Work to complete:
The records that follow are to be repeated in full, with no pictures retained.

Task data:
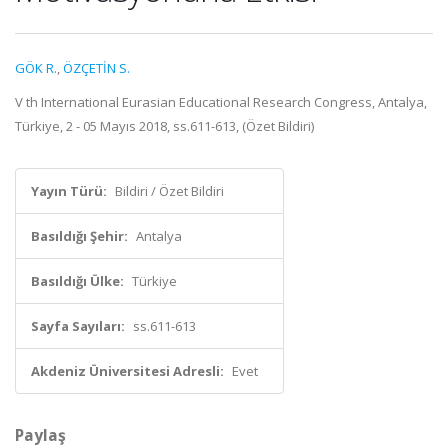
GÖK R.
,
ÖZÇETİN S.
V th International Eurasian Educational Research Congress, Antalya,
Türkiye, 2 - 05 Mayıs 2018, ss.611-613, (Özet Bildiri)
Yayın Türü:
Bildiri / Özet Bildiri
Basıldığı Şehir:
Antalya
Basıldığı Ülke:
Türkiye
Sayfa Sayıları:
ss.611-613
Akdeniz Üniversitesi Adresli:
Evet
Paylaş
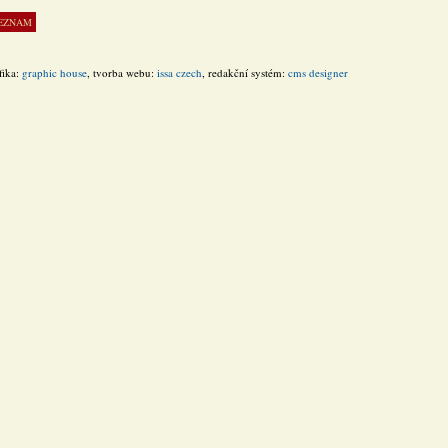
fika:
graphic house
, tvorba webu:
issa czech
, redakční systém:
cms designer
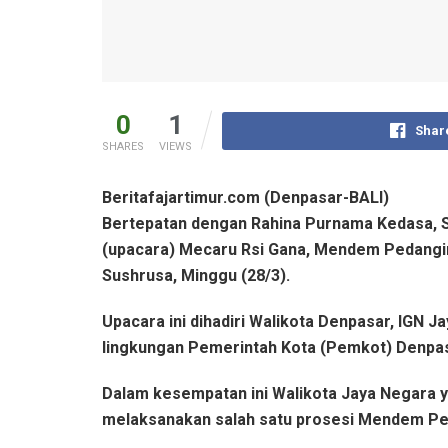
0
1
Shar
SHARES
VIEWS
Beritafajartimur.com (Denpasar-BALI)
Bertepatan dengan Rahina Purnama Kedasa, 
(upacara) Mecaru Rsi Gana, Mendem Pedangin
Sushrusa, Minggu (28/3).
Upacara ini dihadiri Walikota Denpasar, IGN J
lingkungan Pemerintah Kota (Pemkot) Denpas
Dalam kesempatan ini Walikota Jaya Negara 
melaksanakan salah satu prosesi Mendem Pe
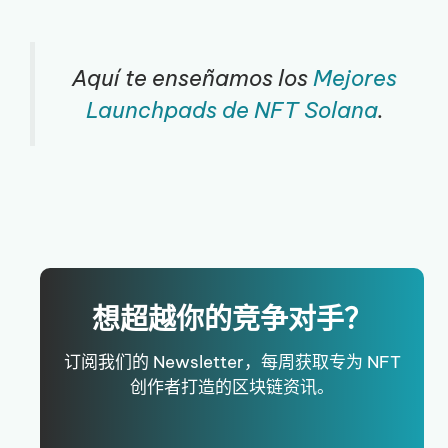
Aquí te enseñamos los
Mejores
Launchpads de NFT Solana
.
想超越你的竞争对手？
订阅我们的 Newsletter，每周获取专为 NFT
创作者打造的区块链资讯。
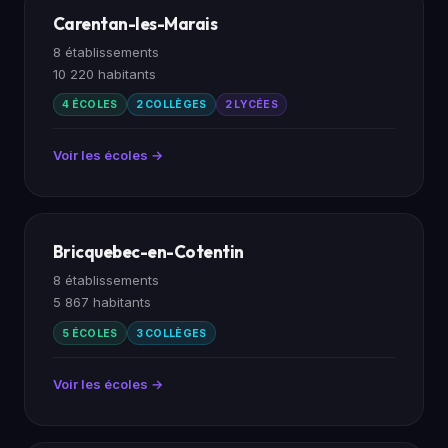
Carentan-les-Marais
8 établissements
10 220 habitants
4 ÉCOLES
2 COLLÈGES
2 LYCÉES
Voir les écoles →
Bricquebec-en-Cotentin
8 établissements
5 867 habitants
5 ÉCOLES
3 COLLÈGES
Voir les écoles →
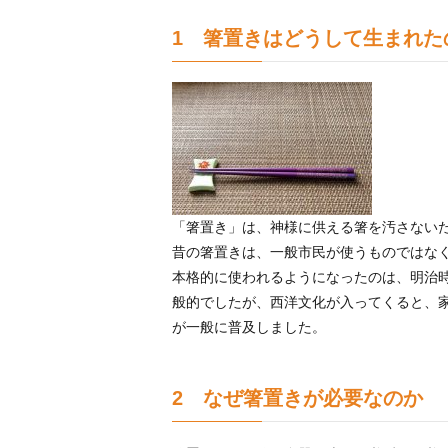
1 箸置きはどうして
生まれた
「箸置き」は、神様に供える箸を汚さない
昔の箸置きは、一般市民が使うものではな
本格的に使われるようになったのは、明治
般的でしたが、西洋文化が入ってくると、
が一般に普及しました。
2 なぜ箸置きが必要なのか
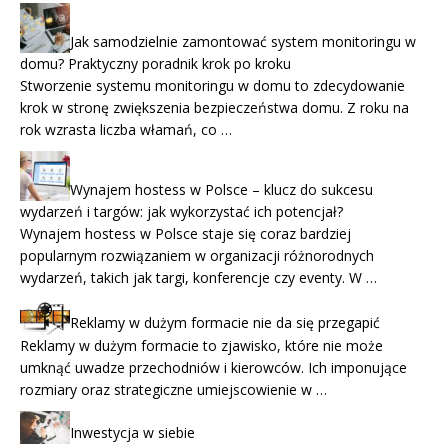
Jak samodzielnie zamontować system monitoringu w
domu? Praktyczny poradnik krok po kroku
Stworzenie systemu monitoringu w domu to zdecydowanie
krok w stronę zwiększenia bezpieczeństwa domu. Z roku na
rok wzrasta liczba włamań, co …
Wynajem hostess w Polsce – klucz do sukcesu
wydarzeń i targów: jak wykorzystać ich potencjał?
Wynajem hostess w Polsce staje się coraz bardziej
popularnym rozwiązaniem w organizacji różnorodnych
wydarzeń, takich jak targi, konferencje czy eventy. W …
Reklamy w dużym formacie nie da się przegapić
Reklamy w dużym formacie to zjawisko, które nie może
umknąć uwadze przechodniów i kierowców. Ich imponujące
rozmiary oraz strategiczne umiejscowienie w …
Inwestycja w siebie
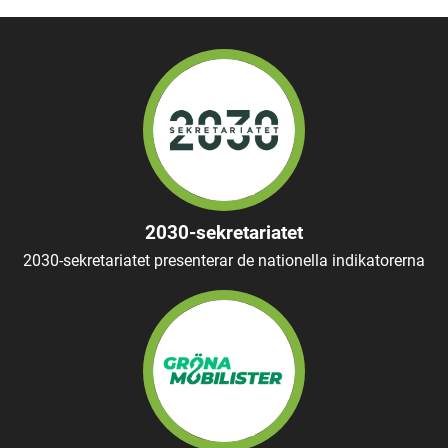
2030-sekretariatet
2030-sekretariatet presenterar de nationella indikatorerna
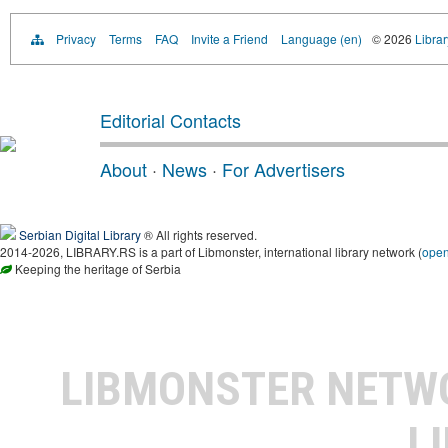
Privacy
Terms
FAQ
Invite a Friend
Language (en)
© 2026
Librar
Editorial Contacts
About
·
News
·
For Advertisers
Serbian Digital Library
® All rights reserved.
2014-2026, LIBRARY.RS is a part of Libmonster, international library network (
ope
Keeping the heritage of Serbia
LIBMONSTER NET
L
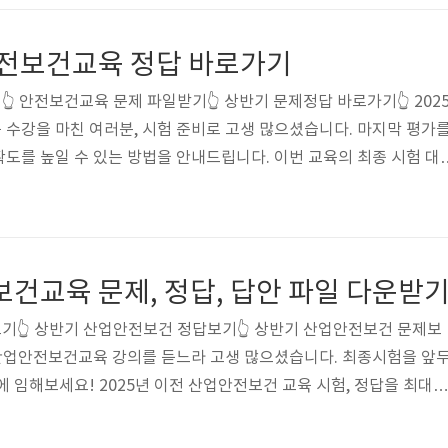
 안전보건교육 정답 바로가기
 안전보건교육 문제 파일받기👆 상반기 문제정답 바로가기👆 202
수강을 마친 여러분, 시험 준비로 고생 많으셨습니다. 마지막 평가
도를 높일 수 있는 방법을 안내드립니다. 이번 교육의 최종 시험 대
기 쉽게 정리해 두었습니다. 한눈에 확인 가능한 형식으로 정리되어 있
르게 찾을 수 있습니다. PC나 모바일에서 Ctrl+F 또는 찾기 기능을 
답을 간편하게 확인할 수 있습니다. 실수로 오답을 선택해 재시험을 보
서라도 충분히 대비하시는 것이 중요합니다. 시험을 보다 수월하게 
보건교육 문제, 정답, 답안 파일 다운받
된 문제..
기👆 상반기 산업안전보건 정답보기👆 상반기 산업안전보건 문제보
반기 산업안전보건교육 강의를 듣느라 고생 많으셨습니다. 최종시험을 앞
에 임해보세요! 2025년 이전 산업안전보건 교육 시험, 정답을 최대한
 있습니다. ctrl+F (찾기 단축키)를 통해 시험 도중 문제와 정답을
. 시험 결과에 따라 자칫 재시험의 가능성도 있으니 신중하게 준비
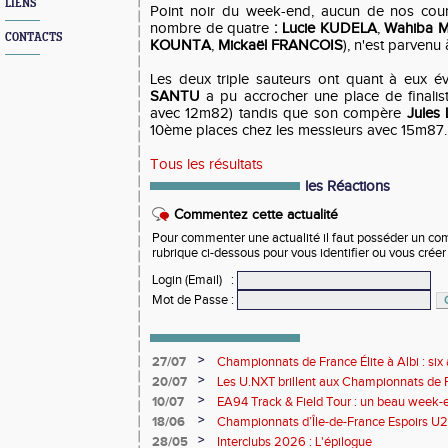
LIENS
Point noir du week-end, aucun de nos cou
nombre de quatre
: Lucie KUDELA
,
Wahiba
CONTACTS
KOUNTA
,
Mickaël FRANCOIS
), n'est parvenu 
Les deux triple sauteurs ont quant à eux é
SANTU
a pu accrocher une place de finali
avec 12m82) tandis que son compère
Jule
10ème places chez les messieurs avec 15m87.
Tous les résultats
les Réactions
Commentez cette actualité
Pour commenter une actualité il faut posséder un compt
rubrique ci-dessous pour vous identifier ou vous crée
Login (Email)
:
Mot de Passe
:
>
27/07
Championnats de France Élite à Albi : six 
rendez-vous de l'élite nationale
>
20/07
Les U.NXT brillent aux Championnats de Fr
une pluie de performances
>
10/07
EA94 Track & Field Tour : un beau week-en
>
18/06
Championnats d’Île-de-France Espoirs U2
>
28/05
Interclubs 2026 : L'épilogue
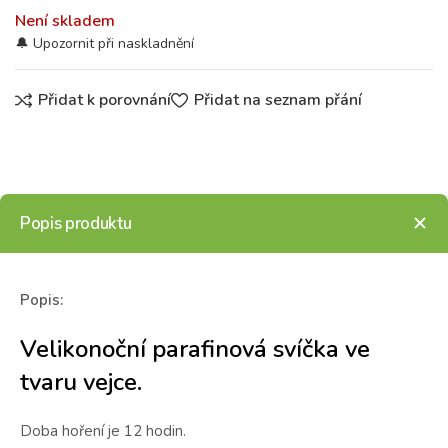
Není skladem
Přidat k porovnání
Přidat na seznam přání
Popis produktu
Popis:
Velikonoční parafinová svíčka ve
tvaru vejce.
Doba hoření je 12 hodin.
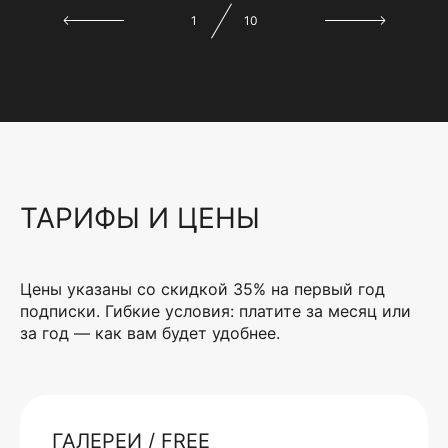
1
10
ТАРИФЫ И ЦЕНЫ
Цены указаны со скидкой 35% на первый год
подписки. Гибкие условия: платите за месяц или
за год — как вам будет удобнее.
ГАЛЕРЕИ / FREE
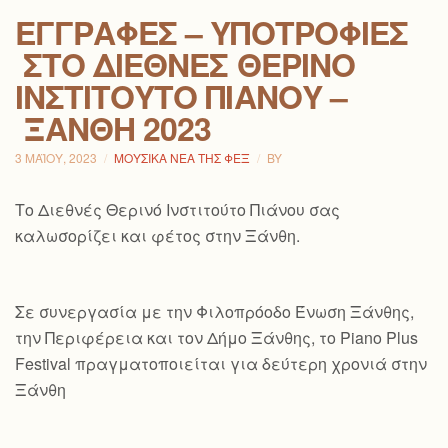
ΕΓΓΡΑΦΈΣ – ΥΠΟΤΡΟΦΊΕΣ
ΣΤΟ ΔΙΕΘΝΈΣ ΘΕΡΙΝΌ
ΙΝΣΤΙΤΟΎΤΟ ΠΙΆΝΟΥ –
ΞΆΝΘΗ 2023
3 ΜΑΪ́ΟΥ, 2023
ΜΟΥΣΙΚΆ ΝΈΑ ΤΗΣ ΦΕΞ
BY
Το Διεθνές Θερινό Ινστιτούτο Πιάνου σας
καλωσορίζει και φέτος στην Ξάνθη.
Σε συνεργασία με την Φιλοπρόοδο Ένωση Ξάνθης,
την Περιφέρεια και τον Δήμο Ξάνθης, το Piano Plus
Festival πραγματοποιείται για δεύτερη χρονιά στην
Ξάνθη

Answer to the exercise:
GÖK R.
,
ÖZÇETİN S.
V th International Eurasian Educational Research Congress, Antalya,
Türkiye, 2 - 05 Mayıs 2018, ss.611-613, (Özet Bildiri)
Yayın Türü:
Bildiri / Özet Bildiri
Basıldığı Şehir:
Antalya
Basıldığı Ülke:
Türkiye
Sayfa Sayıları:
ss.611-613
Akdeniz Üniversitesi Adresli:
Evet
Paylaş
fika:
graphic house
, tvorba webu:
issa czech
, redakční systém:
cms designer
0
1
Shar
SHARES
VIEWS
Beritafajartimur.com (Denpasar-BALI)
Bertepatan dengan Rahina Purnama Kedasa, 
(upacara) Mecaru Rsi Gana, Mendem Pedangin
Sushrusa, Minggu (28/3).
Upacara ini dihadiri Walikota Denpasar, IGN J
lingkungan Pemerintah Kota (Pemkot) Denpas
Dalam kesempatan ini Walikota Jaya Negara 
melaksanakan salah satu prosesi Mendem Pe
Aquí te enseñamos los
Mejores
Launchpads de NFT Solana
.
想超越你的竞争对手？
订阅我们的 Newsletter，每周获取专为 NFT
创作者打造的区块链资讯。
Carentan-les-Marais
8 établissements
10 220 habitants
4 ÉCOLES
2 COLLÈGES
2 LYCÉES
Voir les écoles →
Bricquebec-en-Cotentin
8 établissements
5 867 habitants
5 ÉCOLES
3 COLLÈGES
Voir les écoles →
1 箸置きはどうして
生まれた
「箸置き」は、神様に供える箸を汚さない
昔の箸置きは、一般市民が使うものではな
本格的に使われるようになったのは、明治
般的でしたが、西洋文化が入ってくると、
が一般に普及しました。
2 なぜ箸置きが必要なのか
Jak samodzielnie zamontować system monitoringu w
domu? Praktyczny poradnik krok po kroku
Stworzenie systemu monitoringu w domu to zdecydowanie
krok w stronę zwiększenia bezpieczeństwa domu. Z roku na
rok wzrasta liczba włamań, co …
Wynajem hostess w Polsce – klucz do sukcesu
wydarzeń i targów: jak wykorzystać ich potencjał?
Wynajem hostess w Polsce staje się coraz bardziej
popularnym rozwiązaniem w organizacji różnorodnych
wydarzeń, takich jak targi, konferencje czy eventy. W …
Reklamy w dużym formacie nie da się przegapić
Reklamy w dużym formacie to zjawisko, które nie może
umknąć uwadze przechodniów i kierowców. Ich imponujące
rozmiary oraz strategiczne umiejscowienie w …
Inwestycja w siebie
2030-sekretariatet
2030-sekretariatet presenterar de nationella indikatorerna
Privacy
Terms
FAQ
Invite a Friend
Language (en)
© 2026
Librar
Editorial Contacts
About
·
News
·
For Advertisers
Serbian Digital Library
® All rights reserved.
2014-2026, LIBRARY.RS is a part of Libmonster, international library network (
ope
Keeping the heritage of Serbia
LIBMONSTER NET
L
 안전보건교육 정답 바로가기
 안전보건교육 문제 파일받기👆 상반기 문제정답 바로가기👆 202
수강을 마친 여러분, 시험 준비로 고생 많으셨습니다. 마지막 평가
도를 높일 수 있는 방법을 안내드립니다. 이번 교육의 최종 시험 대
기 쉽게 정리해 두었습니다. 한눈에 확인 가능한 형식으로 정리되어 있
르게 찾을 수 있습니다. PC나 모바일에서 Ctrl+F 또는 찾기 기능을 
답을 간편하게 확인할 수 있습니다. 실수로 오답을 선택해 재시험을 보
서라도 충분히 대비하시는 것이 중요합니다. 시험을 보다 수월하게 
보건교육 문제, 정답, 답안 파일 다운받
된 문제..
기👆 상반기 산업안전보건 정답보기👆 상반기 산업안전보건 문제보
반기 산업안전보건교육 강의를 듣느라 고생 많으셨습니다. 최종시험을 앞
에 임해보세요! 2025년 이전 산업안전보건 교육 시험, 정답을 최대한
 있습니다. ctrl+F (찾기 단축키)를 통해 시험 도중 문제와 정답을
. 시험 결과에 따라 자칫 재시험의 가능성도 있으니 신중하게 준비
LIENS
Point noir du week-end, aucun de nos cou
nombre de quatre
: Lucie KUDELA
,
Wahiba
CONTACTS
KOUNTA
,
Mickaël FRANCOIS
), n'est parvenu 
Les deux triple sauteurs ont quant à eux é
SANTU
a pu accrocher une place de finali
avec 12m82) tandis que son compère
Jule
10ème places chez les messieurs avec 15m87.
Tous les résultats
les Réactions
Commentez cette actualité
Pour commenter une actualité il faut posséder un compt
rubrique ci-dessous pour vous identifier ou vous crée
Login (Email)
:
Mot de Passe
:
>
27/07
Championnats de France Élite à Albi : six 
rendez-vous de l'élite nationale
>
20/07
Les U.NXT brillent aux Championnats de Fr
une pluie de performances
>
10/07
EA94 Track & Field Tour : un beau week-en
>
18/06
Championnats d’Île-de-France Espoirs U2
>
28/05
Interclubs 2026 : L'épilogue
Není skladem
Přidat k porovnání
Přidat na seznam přání
Popis produktu
Popis:
Velikonoční parafinová svíčka ve
tvaru vejce.
Doba hoření je 12 hodin.
1
10
ТАРИФЫ И ЦЕНЫ
Цены указаны со скидкой 35% на первый год
подписки. Гибкие условия: платите за месяц или
за год — как вам будет удобнее.
ГАЛЕРЕИ / FREE
ΕΓΓΡΑΦΈΣ – ΥΠΟΤΡΟΦΊΕΣ
ΣΤΟ ΔΙΕΘΝΈΣ ΘΕΡΙΝΌ
ΙΝΣΤΙΤΟΎΤΟ ΠΙΆΝΟΥ –
ΞΆΝΘΗ 2023
3 ΜΑΪ́ΟΥ, 2023
ΜΟΥΣΙΚΆ ΝΈΑ ΤΗΣ ΦΕΞ
BY
Το Διεθνές Θερινό Ινστιτούτο Πιάνου σας
καλωσορίζει και φέτος στην Ξάνθη.
Σε συνεργασία με την Φιλοπρόοδο Ένωση Ξάνθης,
την Περιφέρεια και τον Δήμο Ξάνθης, το Piano Plus
Festival πραγματοποιείται για δεύτερη χρονιά στην
Ξάνθη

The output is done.